Although human food consumption habits pose a significant threat to global health and ecological sustainability, large-scale changes of eating patterns are slow to take effect. While the intrinsic reward value of taste is often blamed for dietary preferences, there is, to date, a fundamental lack of knowledge about the perceptual and emotional mechanisms that link these rewards to the preference for very specific liked and disliked food items, which consists of a combination of different perceptual properties such as taste, aroma, and texture.

This project will experimentally manipulate odor-taste associations to investigate how the human brain acquires preferences for specific flavors, and how the successful retrieval of these preferences might be affected by the context in which exposure takes place. It is ideally suited for a student who has already taken introductory courses in experimental psychology and/or cognitive neuroscience, and would like to apply this knowledge to collect, analyze, and interpret their own data.

Specifically, you will learn to design a study and acquire and analyze psychophysical data that involve perceptual stimulation via nose and/or mouth. You will learn how to prepare food stimulus material in a controlled manner, and to present them to your subjects using our state-of-the-art smell and taste perception laboratory equipment. You will also have the opportunity to experience collection of MRI-data.

Research Assistantship Hours: You will spend 180 hours directly engaged in research, together with 20 hours in co-curricular activities, during your RAship.   

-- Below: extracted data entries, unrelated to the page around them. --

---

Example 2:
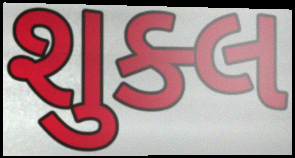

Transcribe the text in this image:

શુક્લ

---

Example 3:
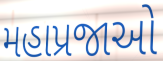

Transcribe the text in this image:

મહાપ્રજાઓ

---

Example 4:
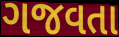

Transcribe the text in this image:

ગજવતા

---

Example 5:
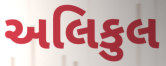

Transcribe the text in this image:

અલિકુલ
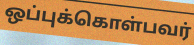
ஒப்புக்கொள்பவர்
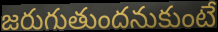
జరుగుతుందనుకుంటే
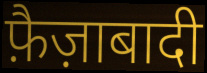
फ़ैज़ाबादी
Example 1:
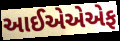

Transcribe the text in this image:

આઈએએએફ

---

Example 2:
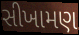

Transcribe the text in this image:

સીખામણ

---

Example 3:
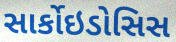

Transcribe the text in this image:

સાર્કોઇડોસિસ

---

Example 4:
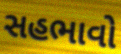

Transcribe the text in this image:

સહભાવો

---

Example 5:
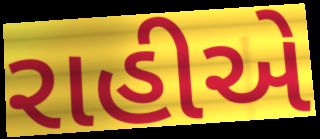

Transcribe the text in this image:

રાહીએ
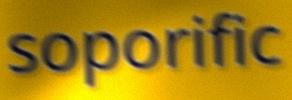
soporific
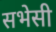
सभेसी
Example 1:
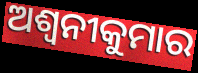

Select Research Publications

  • Seubert, J., Fondberg, R., Lundström, J. N. (2021). Odor-Taste Interactions in Food Perception: Exposure Protocol Shows No Effects of Associative Learning. Chemical Senses, 46, bjab003.
  • Seubert, J., Lundström, J. N., Regenbogen, C., Ohla, K. (2019). Prefrontal Control Over Occipital Responses to Crossmodal Overlap Varies Across the Congruency Spectrum. Cerebral cortex (New York, N.Y. : 1991), 29(7), 3023–3033.


Janina Seubert

DIS Stockholm Semester Faculty

PhD, clinical neuroscience (RWTH Aachen University in Germany) and MSc, Neuro-cognitive Psychology (LMU Munich). Dr. Seubert is a cognitive neuroscientist with a background in functional neuroimaging of perception and emotion in healthy populations and patients with psychiatric illness in the Psychology Division at Karolinska Institute (KI). Before joining KI in 2014, she worked at the Monell Chemical Senses Center and the University of Pennsylvania in Philadelphia, USA, where she began to study cortical integration of smell and taste during food perception. In her current role in the Clinical Neuroscience Department at KI, Janina leads a research team within the Perceptual Neuroscience Lab that conducts experimental work on food perception. In addition, she collaborates with the Aging Research Center where she investigates the role of olfactory decline on health in the elderly using longitudinal population data, and the Center for Eating Disorder Innovation where she studies the processing of olfactory reward in anorexia nervosa and binge eating disorder. With DIS Since 2021.